Manaberita.com – KAMBOJA, pemimpin Perhimpunan Bangsa-Bangsa Asia Tenggara (ASEAN) saat ini, mengatakan ada “masalah serius” dengan eksekusi empat aktivis demokrasi dan politisi oleh militer Myanmar, menambahkan waktu untuk bertindak tepat sebelum pertemuan tingkat menteri di sawah. Myanmar mengumumkan pada hari Senin bahwa mereka telah menggantung mantan anggota parlemen Federasi Demokrat Aung San Suu Kyi dan aktivis demokrasi terkemuka Kyaw Min Yu setelah dinyatakan bersalah dalam pengadilan pribadi, menurut kelompok hak asasi manusia. keandalan.
Melansir dari Aljazeera, Dua pria lainnya, Hla Myo Aung dan Aung Thura Zaw, dieksekusi karena diduga membunuh seorang wanita yang mereka tuduh sebagai informan militer. Penggantungan itu adalah yang pertama sejak 1989 dan memicu kemarahan dari seluruh dunia.
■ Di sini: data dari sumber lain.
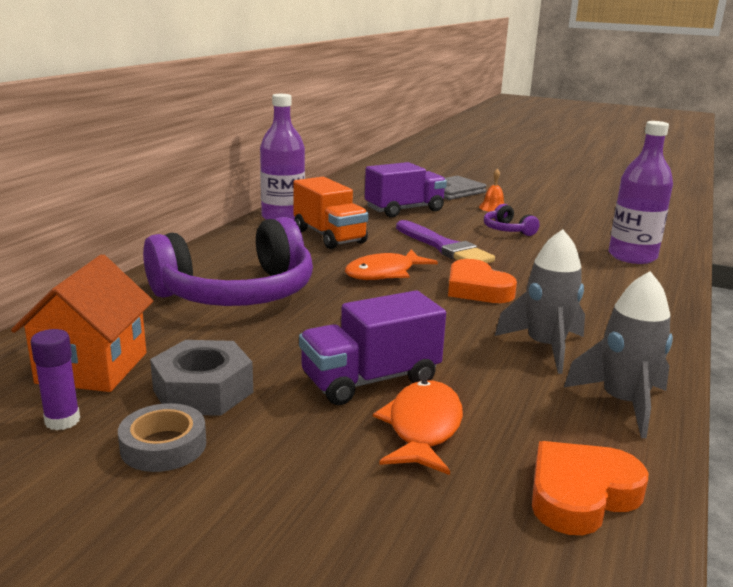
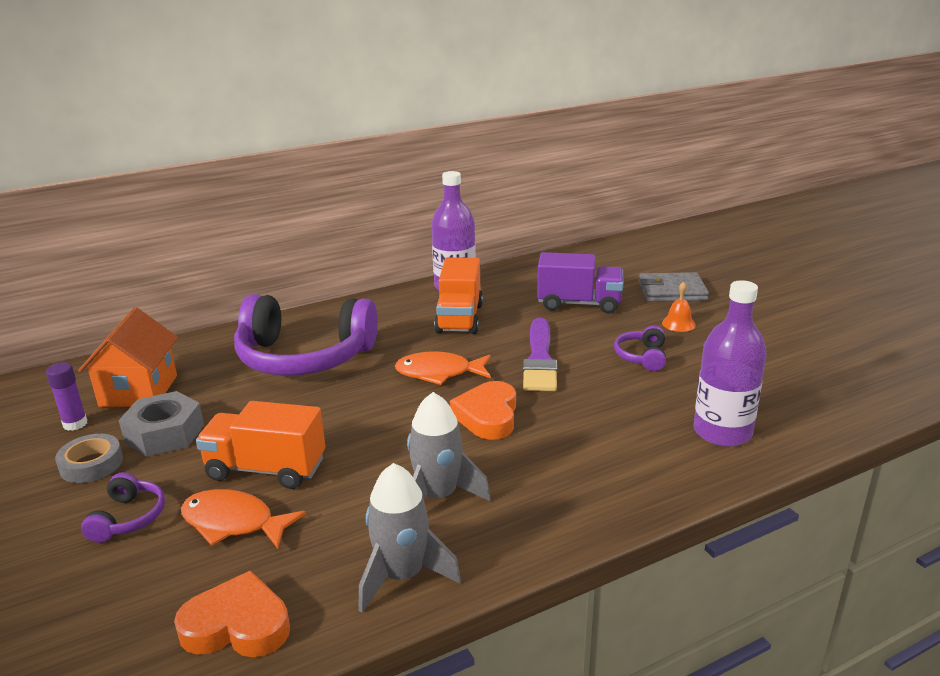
camera: 40 degrees right, 5 degrees up
(92, 368) = (139, 391): orange house -> orange house turned 45 degrees counterclockwise
(307, 469) = (128, 518): none -> purple headphones
(370, 380) = (266, 469): purple truck -> orange truck
(423, 428) = (233, 523): orange fish -> orange fish turned 120 degrees counterclockwise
Dalam sebuah pernyataan tertanggal 25 Juli, Kamboja mengatakan bahwa ASEAN “sangat bermasalah dan sangat sedih” dengan eksekusi para pria tersebut, mencatat bahwa kelompok negara telah menyerukan agar hukuman itu dipertimbangkan kembali, sementara Perdana Menteri Kamboja Hun Sen telah membuat pernyataan “pribadi banding” untuk grasi.
Mencatat para menteri ASEAN akan bertemu minggu depan untuk pertemuan puncak mereka, pernyataan itu mengatakan waktunya “sangat tercela karena menciptakan kemunduran dan menunjukkan kurangnya keinginan untuk mendukung upaya … dalam membangun kepercayaan dan kepercayaan diri untuk melahirkan dialog. untuk mengakhiri kekerasan dan meringankan penderitaan orang-orang yang tidak bersalah”.
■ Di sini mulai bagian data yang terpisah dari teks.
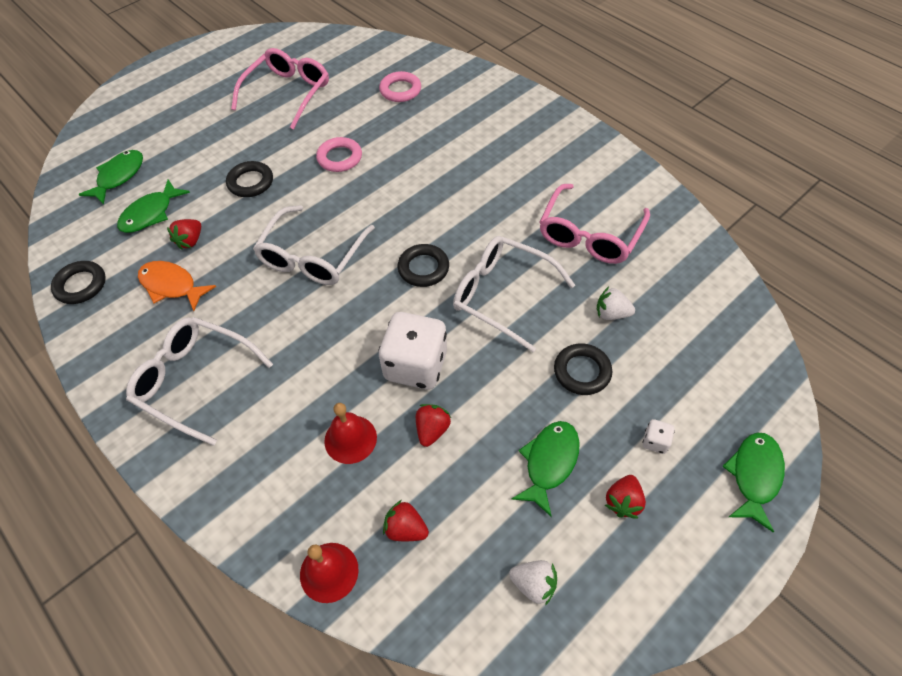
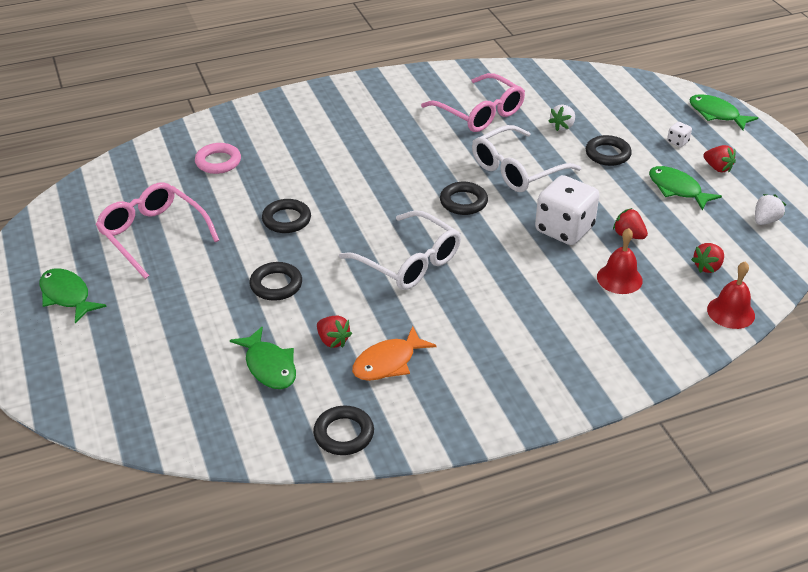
camera: 70 degrees left, 15 degrees down
(119, 177) = (185, 386): green fish -> green fish (67, 296)
(195, 381) = (518, 361): white glasses -> none
(339, 158) = (286, 220): pink ring -> black ring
ASEAN dan Myanmar, yang telah menjadi anggota kelompok itu sejak 1997, menyepakati Konsensus Lima Poin untuk mengakhiri kekerasan yang dipicu oleh kudeta militer Februari 2021, pada April tahun yang sama. Militer tidak menunjukkan kesediaan untuk menerapkan langkah-langkah tersebut, dan menteri yang ditunjuk militer telah dilarang menghadiri acara-acara ASEAN.
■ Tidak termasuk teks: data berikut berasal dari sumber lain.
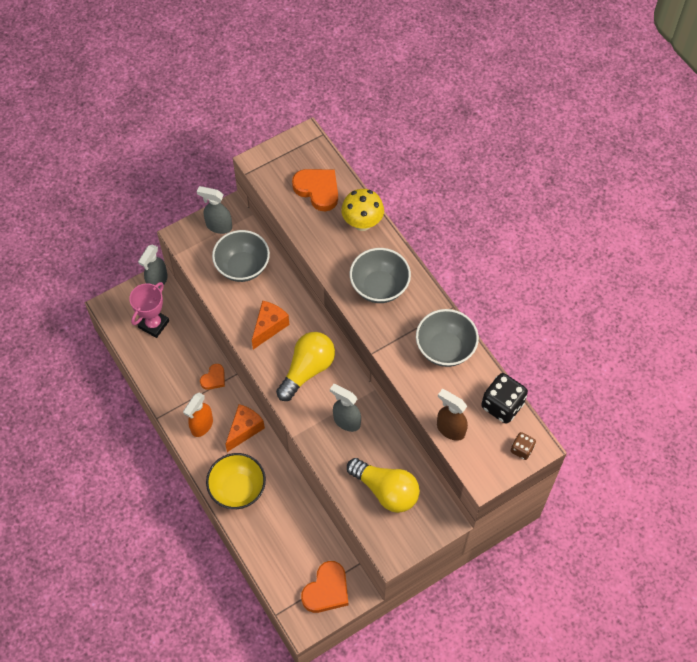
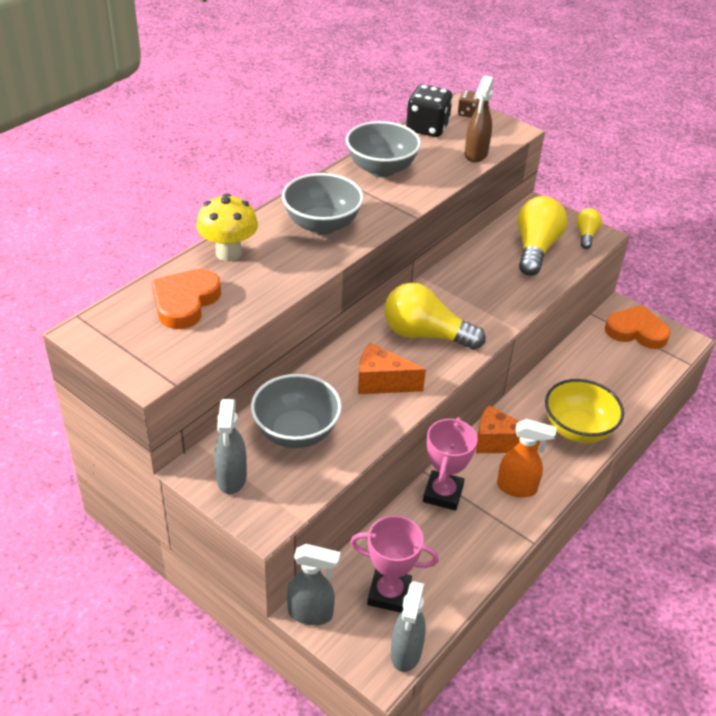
camera: 110 degrees left, 20 degrees down
(214, 378) = (443, 494): orange heart -> pink trophy
(346, 421) = (474, 290): grey spray bottle -> grey spray bottle (406, 653)
(394, 542) = (586, 235): none -> yellow light bulb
‘Kejahatan terhadap kemanusiaan’
Pada hari Selasa, Menteri Luar Negeri Malaysia Saifuddin Abdullah menuduh penguasa Myanmar “mengolok-olok” rencana tersebut dan mengecam eksekusi tersebut sebagai “kejahatan terhadap kemanusiaan”. Saifuddin mengatakan pada konferensi pers di Kuala Lumpur bersama utusan khusus PBB untuk Myanmar Noeleen Heyzer bahwa pembunuhan itu akan menjadi fokus pertemuan ASEAN mendatang di Kamboja.
“Kami berharap kami telah melihat eksekusi terakhir dan kami akan mencoba menggunakan saluran apa pun yang kami bisa untuk mencoba dan memastikan bahwa ini tidak akan terjadi lagi,” katanya, seraya menambahkan bahwa Malaysia akan berusaha menghadirkan kerangka kerja untuk implementasi Konsensus Lima Poin di puncak.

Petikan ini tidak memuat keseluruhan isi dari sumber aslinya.